Yield: makes about 6 tall cups of Horchata.


  1. This sounds wonderful…my only concern was regarding the coumarin in cinnamon as the recipe did not specify if it was true (ceylon) cinnamon or cassia which is higher in coumarin

    • Hey Christian!

      The vast majority of cinnamon (96%) that Mexico consumes is Ceylon cinnamon. :) Cassia isn’t normally found there. Thank you for pointing that out!

  2. Do you blend the cinnamon stick as well? It says to add all to the blender and then strain. Can’t wait to try this. Thank you for your recipe and your story!

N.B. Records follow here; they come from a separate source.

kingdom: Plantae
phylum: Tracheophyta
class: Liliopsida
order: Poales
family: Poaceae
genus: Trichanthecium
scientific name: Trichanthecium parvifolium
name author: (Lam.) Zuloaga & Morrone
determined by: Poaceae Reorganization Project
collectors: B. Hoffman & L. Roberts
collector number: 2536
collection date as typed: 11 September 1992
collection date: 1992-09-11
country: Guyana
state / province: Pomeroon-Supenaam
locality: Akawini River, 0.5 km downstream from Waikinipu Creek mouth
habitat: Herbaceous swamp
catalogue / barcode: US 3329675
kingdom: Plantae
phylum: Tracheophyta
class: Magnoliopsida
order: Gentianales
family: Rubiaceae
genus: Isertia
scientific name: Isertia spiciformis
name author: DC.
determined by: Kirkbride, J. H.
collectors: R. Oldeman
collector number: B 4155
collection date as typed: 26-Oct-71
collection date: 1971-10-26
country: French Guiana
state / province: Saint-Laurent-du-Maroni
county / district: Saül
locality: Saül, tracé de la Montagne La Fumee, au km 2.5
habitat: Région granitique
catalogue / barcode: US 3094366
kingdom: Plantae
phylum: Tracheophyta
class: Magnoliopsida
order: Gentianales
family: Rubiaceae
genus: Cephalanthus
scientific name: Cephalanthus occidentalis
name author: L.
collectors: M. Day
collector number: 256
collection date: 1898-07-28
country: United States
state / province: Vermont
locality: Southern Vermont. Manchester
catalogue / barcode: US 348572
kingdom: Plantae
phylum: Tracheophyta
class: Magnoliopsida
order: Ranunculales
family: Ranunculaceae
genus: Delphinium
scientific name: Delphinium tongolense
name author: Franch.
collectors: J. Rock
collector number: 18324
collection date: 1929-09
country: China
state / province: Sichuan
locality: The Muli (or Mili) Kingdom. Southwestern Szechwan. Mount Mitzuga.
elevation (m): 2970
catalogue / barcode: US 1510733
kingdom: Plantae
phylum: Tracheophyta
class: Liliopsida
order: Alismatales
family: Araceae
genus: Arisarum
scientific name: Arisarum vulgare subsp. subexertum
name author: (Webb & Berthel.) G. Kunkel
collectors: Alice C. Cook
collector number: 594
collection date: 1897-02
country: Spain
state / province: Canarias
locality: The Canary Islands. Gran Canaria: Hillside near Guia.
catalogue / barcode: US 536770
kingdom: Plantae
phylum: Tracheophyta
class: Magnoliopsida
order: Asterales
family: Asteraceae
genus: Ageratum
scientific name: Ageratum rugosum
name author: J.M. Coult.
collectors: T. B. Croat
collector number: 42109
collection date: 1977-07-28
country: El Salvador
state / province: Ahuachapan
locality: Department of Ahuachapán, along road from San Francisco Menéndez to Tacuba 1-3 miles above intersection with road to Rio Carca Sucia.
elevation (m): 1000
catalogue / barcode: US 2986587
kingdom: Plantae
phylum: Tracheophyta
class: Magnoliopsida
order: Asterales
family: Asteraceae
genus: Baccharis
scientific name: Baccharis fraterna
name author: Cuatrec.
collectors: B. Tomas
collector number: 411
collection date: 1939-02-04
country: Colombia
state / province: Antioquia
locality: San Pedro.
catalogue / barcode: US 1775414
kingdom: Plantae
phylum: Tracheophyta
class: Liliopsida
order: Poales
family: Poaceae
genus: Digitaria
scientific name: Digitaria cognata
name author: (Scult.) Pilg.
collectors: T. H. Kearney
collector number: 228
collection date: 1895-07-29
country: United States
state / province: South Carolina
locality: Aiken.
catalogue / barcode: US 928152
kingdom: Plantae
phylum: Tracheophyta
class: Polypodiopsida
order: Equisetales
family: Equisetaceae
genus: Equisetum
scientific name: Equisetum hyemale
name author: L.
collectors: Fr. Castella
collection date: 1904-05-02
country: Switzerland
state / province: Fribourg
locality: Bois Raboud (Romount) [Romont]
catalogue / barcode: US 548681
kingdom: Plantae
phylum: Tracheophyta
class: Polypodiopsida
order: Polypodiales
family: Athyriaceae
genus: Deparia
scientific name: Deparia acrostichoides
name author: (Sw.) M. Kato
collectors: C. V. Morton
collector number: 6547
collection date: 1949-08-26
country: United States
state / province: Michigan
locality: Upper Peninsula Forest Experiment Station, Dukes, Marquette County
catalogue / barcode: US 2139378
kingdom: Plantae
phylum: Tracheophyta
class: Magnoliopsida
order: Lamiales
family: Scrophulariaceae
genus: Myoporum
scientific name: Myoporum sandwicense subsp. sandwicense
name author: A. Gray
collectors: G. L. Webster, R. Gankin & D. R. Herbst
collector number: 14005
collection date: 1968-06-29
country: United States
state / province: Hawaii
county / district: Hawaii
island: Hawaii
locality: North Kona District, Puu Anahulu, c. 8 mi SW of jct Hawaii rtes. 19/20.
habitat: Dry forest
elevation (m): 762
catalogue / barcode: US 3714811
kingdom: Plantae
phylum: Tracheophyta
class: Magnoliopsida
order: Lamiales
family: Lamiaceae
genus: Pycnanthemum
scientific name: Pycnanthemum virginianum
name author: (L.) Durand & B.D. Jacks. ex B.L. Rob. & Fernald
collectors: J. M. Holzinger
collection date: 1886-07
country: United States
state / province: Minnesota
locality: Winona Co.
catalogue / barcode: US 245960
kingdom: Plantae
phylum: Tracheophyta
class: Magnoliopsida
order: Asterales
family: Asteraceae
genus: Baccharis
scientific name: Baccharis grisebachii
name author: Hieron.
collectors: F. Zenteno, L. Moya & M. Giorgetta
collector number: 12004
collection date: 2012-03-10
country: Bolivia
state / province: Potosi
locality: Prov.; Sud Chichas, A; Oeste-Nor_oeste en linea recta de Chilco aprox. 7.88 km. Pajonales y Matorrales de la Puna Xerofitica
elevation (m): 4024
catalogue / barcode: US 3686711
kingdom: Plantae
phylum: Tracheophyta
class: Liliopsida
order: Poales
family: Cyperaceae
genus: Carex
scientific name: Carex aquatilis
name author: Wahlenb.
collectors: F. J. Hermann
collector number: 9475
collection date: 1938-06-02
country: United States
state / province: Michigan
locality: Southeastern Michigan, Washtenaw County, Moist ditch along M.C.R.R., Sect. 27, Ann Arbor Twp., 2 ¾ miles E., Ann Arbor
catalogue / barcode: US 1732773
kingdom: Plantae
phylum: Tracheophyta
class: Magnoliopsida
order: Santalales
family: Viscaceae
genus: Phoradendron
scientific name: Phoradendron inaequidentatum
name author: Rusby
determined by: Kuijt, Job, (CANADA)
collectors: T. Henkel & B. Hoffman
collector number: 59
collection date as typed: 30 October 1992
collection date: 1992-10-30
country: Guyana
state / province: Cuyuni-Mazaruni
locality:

    • Yes, you would blend the whole mixture, with the cinnamon stick. :) I hope you enjoy!

  3. Wondering if there is a substitute for almonds in this recipe? My daughter is allergic.

    • You can simply omit the almonds, or substitute with another kind of nut, like cashews. :)

  4. Thank you so much for all of your work and contribution- coming from another indigenous herbalist <3 Would you provide a link for those of us who would like to donate to your non-profit? Anyone who plans to add this r4ecipe to their family traditions can donate :) including this the owners of this website that you posted it on!

    • Hey there! We don’t have a direct link for that, i’m so sorry! It looks like a website is in the works for the Botanical Bus, but in the meantime you can find them here on Facebook: https://www.facebook.com/bilingualmobileherbclinic

  5. do you have to cook the rice before blending it?

    • Nope! It soaks for 6-8 hours or overnight before being blended :)

  6. Thank you for your work and this recipe! How could one substitute for the dates?

    • Hi Kaarina, I am glad you like Jocelyn Boreta’s recipe! I believe you can use sugar or your favorite sweetener.